We generally rely on packages for regridding. But none of the packages has the performance and features that users really need. (For example, xesmf still cannot run with dask distributed.) Moreover, xesmf is a heavy dependency; it won’t run on windows for example. There is an appetite for alternatives.

Meanwhile. Geopandas has recently gained a lot of great functionality and performance enhancements, meaning that is could be suitable for doing this join. I wanted to explore coding up this sort of regridding from scratch, without using a regridding package, and see how fast it could go.

**Goal:** Regrid a global precipitation dataset into countries *conservatively*, i.e. by exactly partitioning each grid cell into the precise region boundaries.

**Meta Goal:** Demonstrate that we don’t necessarily need a package for this workflow and showcase some of the new capabilities of GeoPandas and Xarray along the way.

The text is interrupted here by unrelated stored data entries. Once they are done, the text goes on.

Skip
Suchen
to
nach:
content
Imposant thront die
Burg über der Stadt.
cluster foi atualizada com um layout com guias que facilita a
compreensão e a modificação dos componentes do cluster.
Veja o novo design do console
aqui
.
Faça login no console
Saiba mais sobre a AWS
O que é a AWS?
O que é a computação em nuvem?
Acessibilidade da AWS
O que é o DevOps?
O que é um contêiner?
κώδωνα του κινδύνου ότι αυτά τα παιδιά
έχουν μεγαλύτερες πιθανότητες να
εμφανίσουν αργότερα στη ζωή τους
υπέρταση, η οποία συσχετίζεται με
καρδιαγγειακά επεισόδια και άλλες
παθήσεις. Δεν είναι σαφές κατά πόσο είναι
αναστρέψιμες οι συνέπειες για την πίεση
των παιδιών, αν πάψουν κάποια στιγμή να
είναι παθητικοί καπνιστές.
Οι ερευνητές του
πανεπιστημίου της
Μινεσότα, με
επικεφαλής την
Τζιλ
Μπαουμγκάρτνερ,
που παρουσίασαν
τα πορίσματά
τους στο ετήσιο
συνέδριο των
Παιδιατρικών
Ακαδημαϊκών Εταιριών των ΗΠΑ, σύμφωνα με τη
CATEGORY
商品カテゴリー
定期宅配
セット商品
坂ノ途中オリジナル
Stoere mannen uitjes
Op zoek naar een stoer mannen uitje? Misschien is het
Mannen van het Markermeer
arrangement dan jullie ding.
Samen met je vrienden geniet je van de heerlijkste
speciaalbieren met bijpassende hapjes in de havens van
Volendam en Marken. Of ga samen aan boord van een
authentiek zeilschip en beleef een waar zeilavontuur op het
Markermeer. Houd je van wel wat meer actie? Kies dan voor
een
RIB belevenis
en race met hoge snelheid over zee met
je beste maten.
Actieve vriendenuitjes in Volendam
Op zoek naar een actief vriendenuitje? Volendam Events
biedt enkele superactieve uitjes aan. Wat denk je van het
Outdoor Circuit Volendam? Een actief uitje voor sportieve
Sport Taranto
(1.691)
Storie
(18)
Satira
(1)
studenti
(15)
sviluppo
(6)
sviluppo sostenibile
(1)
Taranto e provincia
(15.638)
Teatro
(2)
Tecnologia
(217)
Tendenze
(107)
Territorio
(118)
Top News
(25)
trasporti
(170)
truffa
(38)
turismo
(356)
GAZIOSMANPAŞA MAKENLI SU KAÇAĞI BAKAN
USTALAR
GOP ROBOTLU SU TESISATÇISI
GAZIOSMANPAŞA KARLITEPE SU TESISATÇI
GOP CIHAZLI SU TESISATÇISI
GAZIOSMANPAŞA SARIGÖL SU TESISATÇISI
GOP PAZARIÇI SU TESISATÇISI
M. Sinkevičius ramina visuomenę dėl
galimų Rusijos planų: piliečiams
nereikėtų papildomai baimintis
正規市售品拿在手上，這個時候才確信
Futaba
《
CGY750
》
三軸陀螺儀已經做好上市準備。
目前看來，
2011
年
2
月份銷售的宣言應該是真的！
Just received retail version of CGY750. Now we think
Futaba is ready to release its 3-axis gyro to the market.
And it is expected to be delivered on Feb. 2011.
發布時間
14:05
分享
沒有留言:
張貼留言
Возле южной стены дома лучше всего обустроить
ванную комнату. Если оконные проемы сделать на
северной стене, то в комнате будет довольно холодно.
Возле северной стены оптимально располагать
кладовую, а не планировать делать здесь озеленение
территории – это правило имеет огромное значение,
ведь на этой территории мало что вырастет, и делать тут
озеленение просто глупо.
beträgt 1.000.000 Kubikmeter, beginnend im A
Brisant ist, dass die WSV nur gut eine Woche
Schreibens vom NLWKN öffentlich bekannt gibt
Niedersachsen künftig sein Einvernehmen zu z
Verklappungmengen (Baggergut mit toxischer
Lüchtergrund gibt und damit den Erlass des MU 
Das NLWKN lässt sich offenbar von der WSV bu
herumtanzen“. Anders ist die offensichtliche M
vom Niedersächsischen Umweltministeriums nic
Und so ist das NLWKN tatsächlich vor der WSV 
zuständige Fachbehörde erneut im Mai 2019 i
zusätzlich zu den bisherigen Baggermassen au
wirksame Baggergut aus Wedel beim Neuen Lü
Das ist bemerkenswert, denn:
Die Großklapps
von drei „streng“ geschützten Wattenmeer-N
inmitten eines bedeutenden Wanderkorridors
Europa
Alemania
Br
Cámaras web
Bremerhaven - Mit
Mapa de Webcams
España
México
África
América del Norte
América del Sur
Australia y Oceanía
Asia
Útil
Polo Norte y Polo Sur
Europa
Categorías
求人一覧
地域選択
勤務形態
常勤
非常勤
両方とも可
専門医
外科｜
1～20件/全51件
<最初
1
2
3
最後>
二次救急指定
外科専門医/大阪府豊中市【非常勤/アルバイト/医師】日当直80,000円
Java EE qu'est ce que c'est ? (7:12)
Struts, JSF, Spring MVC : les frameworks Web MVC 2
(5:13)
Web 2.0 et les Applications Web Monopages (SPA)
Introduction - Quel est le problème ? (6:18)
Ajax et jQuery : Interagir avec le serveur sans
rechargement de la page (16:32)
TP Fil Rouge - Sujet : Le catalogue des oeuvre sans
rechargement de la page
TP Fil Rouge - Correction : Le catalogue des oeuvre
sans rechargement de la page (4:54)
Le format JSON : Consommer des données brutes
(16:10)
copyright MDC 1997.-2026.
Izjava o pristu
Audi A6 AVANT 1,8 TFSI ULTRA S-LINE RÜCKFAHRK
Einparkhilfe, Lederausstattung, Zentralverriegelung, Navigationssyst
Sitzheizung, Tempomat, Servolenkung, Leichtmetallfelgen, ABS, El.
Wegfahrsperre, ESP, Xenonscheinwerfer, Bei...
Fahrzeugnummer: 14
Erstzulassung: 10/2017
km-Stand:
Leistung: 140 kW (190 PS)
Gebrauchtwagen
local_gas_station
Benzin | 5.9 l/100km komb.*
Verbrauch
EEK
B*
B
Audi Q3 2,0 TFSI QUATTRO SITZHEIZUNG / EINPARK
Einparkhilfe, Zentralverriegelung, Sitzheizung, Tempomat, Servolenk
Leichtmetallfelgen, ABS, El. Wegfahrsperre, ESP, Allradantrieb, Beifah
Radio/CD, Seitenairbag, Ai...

My source dataset is the NASA GPCP dataset, via Pangeo Forge in Zarr format. It’s a global, daily precipitation dataset with 1x1 degree spatial resolution. The target regions are the Natural Earth 50m admin boundaries, loaded via a shapefile.

## Approach

I take a three step approach:

- Represent both the original grid and target grid as GeoSeries with Polygon geometry
- Compute their area overlay and turn it into a sparse matrix
- Perform matrix multiplication on the full Xarray dataset (with a time dimension)

## Some Highlights

Check out the full notebook for details. Here are some highlights.

### The original dataset

```
store = 'https://ncsa.osn.xsede.org/Pangeo/pangeo-forge/gpcp-feedstock/gpcp.zarr'
ds = xr.open_dataset(store, engine='zarr', chunks={})
```

### Creating shapely geometries from grid bounds

```
points = grid.stack(point=("latitude", "longitude"))
boxes = xr.apply_ufunc(
bounds_to_poly,
points.lon_bounds,
points.lat_bounds,
input_core_dims=[("nv",), ("nv",)],
output_dtypes=[np.dtype('O')],
vectorize=True
)
boxes
```

### Converting that to a GeoDataframe

```
grid_df= gp.GeoDataFrame(
data={"geometry": boxes.values, "latitude": boxes.latitude, "longitude": boxes.longitude},
index=boxes.indexes["point"],
crs=crs_orig
)
```

### Overlaying this with the region geometries and computing area weights

```
overlay = grid_df.overlay(regions_df)
grid_cell_fraction = (
overlay.geometry.area.groupby(overlay.SOVEREIGNT)
.transform(lambda x: x / x.sum())
)
```

### Turning this into a sparse Xarray dataset

```
multi_index = overlay.set_index(["latitude", "longitude", "SOVEREIGNT"]).index
df_weights = pd.DataFrame({"weights": grid_cell_fraction.values}, index=multi_index)
ds_weights = xr.Dataset(df_weights)
weights_sparse = ds_weights.unstack(sparse=True, fill_value=0.).weights
```

### Applying the matrix multiplication

Note that we can’t just use `xr.dot`

because of einsum implementation · Issue #31 · pydata/sparse · GitHub.

```
def apply_weights_matmul_sparse(weights, data):
assert isinstance(weights, sparse.SparseArray)
assert isinstance(data, np.ndarray)
data = sparse.COO.from_numpy(data)
data_shape = data.shape
# k = nlat * nlon
n, k = data_shape[0], data_shape[1] * data_shape[2]
data = data.reshape((n, k))
weights_shape = weights.shape
k_, m = weights_shape[0] * weights_shape[1], weights_shape[2]
assert k == k_
weights_data = weights.reshape((k, m))
regridded = sparse.matmul(data, weights_data)
assert regridded.shape == (n, m)
return regridded.todense()
precip_regridded = xr.apply_ufunc(
apply_weights_matmul_sparse,
weights_sparse,
precip_in_mem,
join="left",
input_core_dims=[["latitude", "longitude", "SOVEREIGNT"], ["latitude", "longitude"]],
output_core_dims=[["SOVEREIGNT"]],
dask="parallelized",
meta=[np.ndarray((0,))]
)
# takes < 10s to regrid over 9000 timesteps
precip_regridded.load()
```

### Plot some data

```
precip_regridded.sel(SOVEREIGNT="Italy").resample(time="MS").mean().plot()
```

## Thoughts

I think this is a promising way forward for regridding. It removes the xESMF dependency. The challenge will be scaling it up to ultra-high-resolution global grids with millions of points. I will explore that in a follow-up post.